A brief profile of Lloyd Jenkins
Lloyd Jenkins was born at Ballarat in 1932. He claims to be “Australian Icon Number Three” of that year with the Sydney Harbour Bridge and the ABC taking positions one and two. The landscape where he grew up was hardly changed from the gold mining era, which had ended just 14 years earlier. Abandoned mining sites with their lofty mullock dumps were ready-made play grounds. In the war years at the Ballarat High School a fellow student was Geoffrey Blainey, something that Lloyd admits he brags about at any opportunity.
Music was an early attraction that led to a term as a church organist but more especially in the long term as a chorister. In 1956 he was one of the youngest members of the 1200-voice invited choir that performed under Sir Bernard Heinz at the opening and closing ceremonies of the Olympic Games at the MCG. His gleaming BSA motor bike was the transport on the narrow bitumen strip from Ballarat for the rehearsals and performances.

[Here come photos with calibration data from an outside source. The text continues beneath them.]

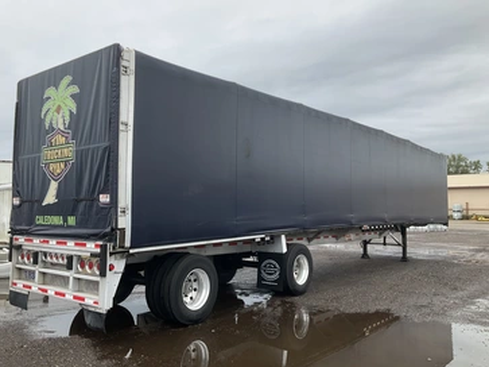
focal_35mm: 32
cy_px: 170
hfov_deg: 56.7
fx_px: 452
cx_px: 221
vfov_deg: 44.1
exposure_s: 1/728
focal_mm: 3
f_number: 1.8
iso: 25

His early working career was in the real estate industry. This somehow built a recreational interest in local history, housing styles and architecture. Years of writing and lecturing at seminars and schools on such things followed until the recreation became the job at the age of 50. Commissioned histories of a series of Municipalities and sporting clubs, newspaper feature articles, and even more lecturing kept his nose to the grindstone. He was an early exponent in the now well-established field of oral history. Two books on cricket, England teams versus Victorian country sides, were invited onto the library shelves at Lords Cricket Ground in London. He attended the hand over. It was a rather nervous few minutes with the bearded Dr W G Grace looking down from his pedestal.

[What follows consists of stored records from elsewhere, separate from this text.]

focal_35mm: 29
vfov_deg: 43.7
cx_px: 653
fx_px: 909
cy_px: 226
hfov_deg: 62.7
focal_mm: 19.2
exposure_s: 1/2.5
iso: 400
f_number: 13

For a good many years, he served as a member of the Board of Management at Sovereign Hill and is a life member there. In 1988 Lloyd and Dorothy moved to Melbourne when Dorothy took up senior postings in TAFE administration. Lloyd became a long-term member of the choir that performs with the Melbourne Symphony Orchestra. A “lucky fluke” gave him a place in the Australian Opera Chorus for a season. The superannuation fund for that body records his nest egg balance as nil, “after fees are extracted.”
Football, cricket, baseball, golf, all took their turn along the way from schooldays until a wonky back caused his retirement from the Spring Valley Club on the Melbourne sand belt. He represented Ballarat at cricket and baseball. His big moment was hitting a six at the South Melbourne ground in 1955 but the veteran partner at the other end chastised him for impetuosity at a vital stage of the innings: “If you must play that shot, it it arder. Ya nilly got caught.” In 1948 he saw Don Bradman score a century on the MCG. That’s another bragging point and when the young fellows ask, “How good was Bradman?” his standard reply is “If I tell you, you won’t believe me.” Freemasonry has been an interest for more than 60 years. Lloyd lives at Oakleigh but was conned into membership at far-away Beaumaris Probus in 1995. For that he is very grateful.